The Split mechanism works as follows. (See the example in the figure below.)

  • The N output ports are numbered 0, 1, …, N-1.
  • A parameter called index contains an arbitrary expression that returns a 64-bit integer (an int64 or, if unsigned, a uint64).
  • This expression is evaluated for each incoming tuple.
  • The expression’s value, n, determines which output port p the tuple is submitted to:
    • If n ≥ 0, p = n modulo N
    • If n < 0, the tuple is dropped


    Tip: At any time as you follow the steps below, use Layout and Fit to Content to keep the graph organized and visible.
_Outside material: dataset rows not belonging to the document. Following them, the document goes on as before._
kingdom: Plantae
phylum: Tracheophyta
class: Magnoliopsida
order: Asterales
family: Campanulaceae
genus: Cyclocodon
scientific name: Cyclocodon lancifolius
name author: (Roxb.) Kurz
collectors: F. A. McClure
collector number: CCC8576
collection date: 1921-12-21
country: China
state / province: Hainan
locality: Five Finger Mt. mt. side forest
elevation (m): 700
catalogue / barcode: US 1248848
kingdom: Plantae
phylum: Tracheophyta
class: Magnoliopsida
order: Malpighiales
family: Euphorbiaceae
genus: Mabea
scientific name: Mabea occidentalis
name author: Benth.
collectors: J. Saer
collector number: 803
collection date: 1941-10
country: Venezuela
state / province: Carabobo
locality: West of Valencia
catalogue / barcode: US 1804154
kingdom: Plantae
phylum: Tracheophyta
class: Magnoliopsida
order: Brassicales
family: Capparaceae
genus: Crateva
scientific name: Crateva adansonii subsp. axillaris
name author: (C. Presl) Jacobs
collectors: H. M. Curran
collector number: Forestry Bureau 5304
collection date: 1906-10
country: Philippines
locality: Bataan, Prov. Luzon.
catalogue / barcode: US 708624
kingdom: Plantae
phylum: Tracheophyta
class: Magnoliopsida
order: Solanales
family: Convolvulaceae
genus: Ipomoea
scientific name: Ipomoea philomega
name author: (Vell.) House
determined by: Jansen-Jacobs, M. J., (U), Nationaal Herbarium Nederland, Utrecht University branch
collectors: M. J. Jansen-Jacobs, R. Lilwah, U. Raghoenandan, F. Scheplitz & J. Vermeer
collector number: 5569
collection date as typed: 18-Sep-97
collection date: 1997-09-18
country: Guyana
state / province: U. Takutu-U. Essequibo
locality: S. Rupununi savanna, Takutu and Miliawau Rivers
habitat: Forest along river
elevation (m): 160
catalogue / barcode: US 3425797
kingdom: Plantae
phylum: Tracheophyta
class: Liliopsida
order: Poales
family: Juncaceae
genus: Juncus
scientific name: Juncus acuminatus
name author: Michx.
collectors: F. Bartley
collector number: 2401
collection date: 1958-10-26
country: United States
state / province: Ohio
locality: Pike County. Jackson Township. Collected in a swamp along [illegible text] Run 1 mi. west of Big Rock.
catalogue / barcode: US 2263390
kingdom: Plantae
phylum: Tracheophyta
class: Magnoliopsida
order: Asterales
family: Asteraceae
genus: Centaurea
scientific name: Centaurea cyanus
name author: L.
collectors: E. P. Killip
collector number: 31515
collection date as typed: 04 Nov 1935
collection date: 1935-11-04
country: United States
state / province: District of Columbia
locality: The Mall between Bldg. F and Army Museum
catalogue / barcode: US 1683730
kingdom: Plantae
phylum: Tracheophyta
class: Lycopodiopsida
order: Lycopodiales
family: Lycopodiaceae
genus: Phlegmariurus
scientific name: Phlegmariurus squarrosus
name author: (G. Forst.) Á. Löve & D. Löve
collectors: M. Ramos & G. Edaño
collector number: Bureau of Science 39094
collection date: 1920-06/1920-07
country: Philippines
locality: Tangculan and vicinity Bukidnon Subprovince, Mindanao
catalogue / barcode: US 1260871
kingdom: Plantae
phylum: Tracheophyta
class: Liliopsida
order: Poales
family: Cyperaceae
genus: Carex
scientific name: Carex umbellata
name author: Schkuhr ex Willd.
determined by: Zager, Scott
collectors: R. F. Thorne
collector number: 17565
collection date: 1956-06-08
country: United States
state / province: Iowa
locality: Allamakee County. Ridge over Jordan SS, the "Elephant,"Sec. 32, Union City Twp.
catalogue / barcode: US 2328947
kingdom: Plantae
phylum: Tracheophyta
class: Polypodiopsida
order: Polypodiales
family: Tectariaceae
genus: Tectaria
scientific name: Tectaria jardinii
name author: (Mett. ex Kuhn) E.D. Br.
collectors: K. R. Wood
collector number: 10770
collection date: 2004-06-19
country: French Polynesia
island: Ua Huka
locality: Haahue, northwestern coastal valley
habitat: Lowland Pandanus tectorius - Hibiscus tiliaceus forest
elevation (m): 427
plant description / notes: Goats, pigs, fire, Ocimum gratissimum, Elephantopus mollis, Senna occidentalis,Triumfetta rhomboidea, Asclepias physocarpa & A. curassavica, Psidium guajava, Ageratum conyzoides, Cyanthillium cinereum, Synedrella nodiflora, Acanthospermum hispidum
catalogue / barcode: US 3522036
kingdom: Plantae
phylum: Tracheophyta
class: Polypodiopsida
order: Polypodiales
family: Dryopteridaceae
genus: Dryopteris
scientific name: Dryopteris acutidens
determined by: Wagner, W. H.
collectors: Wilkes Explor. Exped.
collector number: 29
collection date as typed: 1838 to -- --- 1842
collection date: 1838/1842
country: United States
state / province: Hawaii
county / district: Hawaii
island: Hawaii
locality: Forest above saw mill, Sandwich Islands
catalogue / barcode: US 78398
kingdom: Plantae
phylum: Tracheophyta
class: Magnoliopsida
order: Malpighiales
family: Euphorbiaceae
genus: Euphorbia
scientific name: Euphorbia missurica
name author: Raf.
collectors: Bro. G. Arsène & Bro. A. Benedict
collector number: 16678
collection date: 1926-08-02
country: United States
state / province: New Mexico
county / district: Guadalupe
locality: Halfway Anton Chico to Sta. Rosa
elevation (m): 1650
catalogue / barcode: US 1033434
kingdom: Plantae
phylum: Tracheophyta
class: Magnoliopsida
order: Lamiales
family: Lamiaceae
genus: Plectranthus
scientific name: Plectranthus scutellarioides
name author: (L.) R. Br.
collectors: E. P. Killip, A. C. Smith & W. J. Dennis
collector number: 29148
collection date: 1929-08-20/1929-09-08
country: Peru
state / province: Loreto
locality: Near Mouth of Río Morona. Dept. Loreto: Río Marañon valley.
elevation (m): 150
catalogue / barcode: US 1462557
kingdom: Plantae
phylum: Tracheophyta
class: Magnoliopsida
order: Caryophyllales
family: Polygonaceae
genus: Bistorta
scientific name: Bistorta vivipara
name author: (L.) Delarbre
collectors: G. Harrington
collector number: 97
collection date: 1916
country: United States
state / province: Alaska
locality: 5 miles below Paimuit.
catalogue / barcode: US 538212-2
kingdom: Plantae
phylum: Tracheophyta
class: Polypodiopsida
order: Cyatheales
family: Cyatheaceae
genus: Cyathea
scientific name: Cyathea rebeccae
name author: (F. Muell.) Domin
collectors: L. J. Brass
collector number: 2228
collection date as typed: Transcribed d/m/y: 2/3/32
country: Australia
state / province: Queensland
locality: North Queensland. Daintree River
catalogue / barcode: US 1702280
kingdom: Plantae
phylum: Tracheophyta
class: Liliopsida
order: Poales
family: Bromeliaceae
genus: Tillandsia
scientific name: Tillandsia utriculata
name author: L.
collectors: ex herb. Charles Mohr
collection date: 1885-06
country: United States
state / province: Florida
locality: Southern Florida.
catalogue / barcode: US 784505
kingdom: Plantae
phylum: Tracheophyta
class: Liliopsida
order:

  1. Add a Split operator to the graph. In this case, you need one with two output ports.
    1. In the graphical editor, find the Split operator by using the Find box or browsing to Toolkits > spl > spl.utility > Split.
    2. Drag a Split operator (not a template) into the canvas and drop it directly onto the Throttled stream (output of the Throttled operator).
    3. Drag an Output Port from the palette (under Design) onto the Split operator. This gives it a second output port.
  2. Capture the Split’s second output stream in a file:
    1. Add a FileSink to the graph.
    2. Drag a stream from the second output of the Split to the input of the new FileSink.
    3. Drag the LocationType schema from the palette (under Current Graph/Schemas) onto the new stream. This turns it from a dashed line into a solid line.
      Notice that the new stream from the Split’s first output port is already solid. It automatically inherits the schema from the original Throttled stream.
  3. Edit the properties of each of the new streams. In the General tab, rename the first stream, which is the one that goes to Filtered, to Expected. Rename the second one to Unexpected.
  4. Configure the Split operator. Because it has two output streams, it is better to set a descriptive alias than to blank it out; otherwise, it would be known by the name of the first output stream (Expected), which is misleading.
    1. Edit the operator properties. In the General tab, rename it to IDChecker.
    2. In the Param tab, click Add. Then, select index and click OK.
    3. In the Value field for the index parameter, enter the following string exactly as shown. The “l” after 0 and 1 is a lowercase letter L that indicates a “long” 64-bit integer:
      substring(id,0,1) == "C" && length(id) == 4 ? 0l : 1l
      This means that if the substring of the id attribute starting at offset zero with length one (in other words, the first character of id) is “C” and the length of the id attribute is four, then zero; otherwise one. Therefore, proper IDs go out from the first port (Expected), and everything else goes out from the second port Unexpected.
      SPL expression language syntax: The syntax <Boolean-expression> ? <action-if-true> : <action-if-false> is known from C, Java, and other languages. The functions substring(string,start,length) and length(string) are from the Standard Toolkit. The suffix “l” (the lowercase letter L) indicates that the numbers are 64-bit values (“long” integers). SPL does not make implicit type conversions. Integer numbers with no suffix are 32-bit values and assigning one to a 64-bit parameter would result in an error.
  5. Configure the new FileSink operator. You’ve used a FileSink in two previous labs, so refer to those if you forgot how to do it.
    1. Rename the FileSink operator to ErrWriter.
    2. Set the following parameter values:
      Parameter Value
      file “error.observations”
      flush 2u
      format csv
      quoteStrings false

      Flushing buffered file writes: FileSink performs buffered file I/O, meaning that it writes to buffers maintained by system libraries rather than directly to disk. These buffers are only written out to disk (flushed) as they fill up, or when the requesting application terminates. When the output is a slow trickle, this can mean that you will not see anything in the file for a long time. Setting flush to 2u (the u is for “unsigned” integer) guarantees that you will see data at least in batches of two records.

  6. Save, wait for the build to finish, launch the app, and verify that the original output files, filtered.cars and average.speeds, are being written to the data directory as before and that the new output file error.observations has at least two records in it after a suitable amount of time. The input file contains two records with a malformed ID.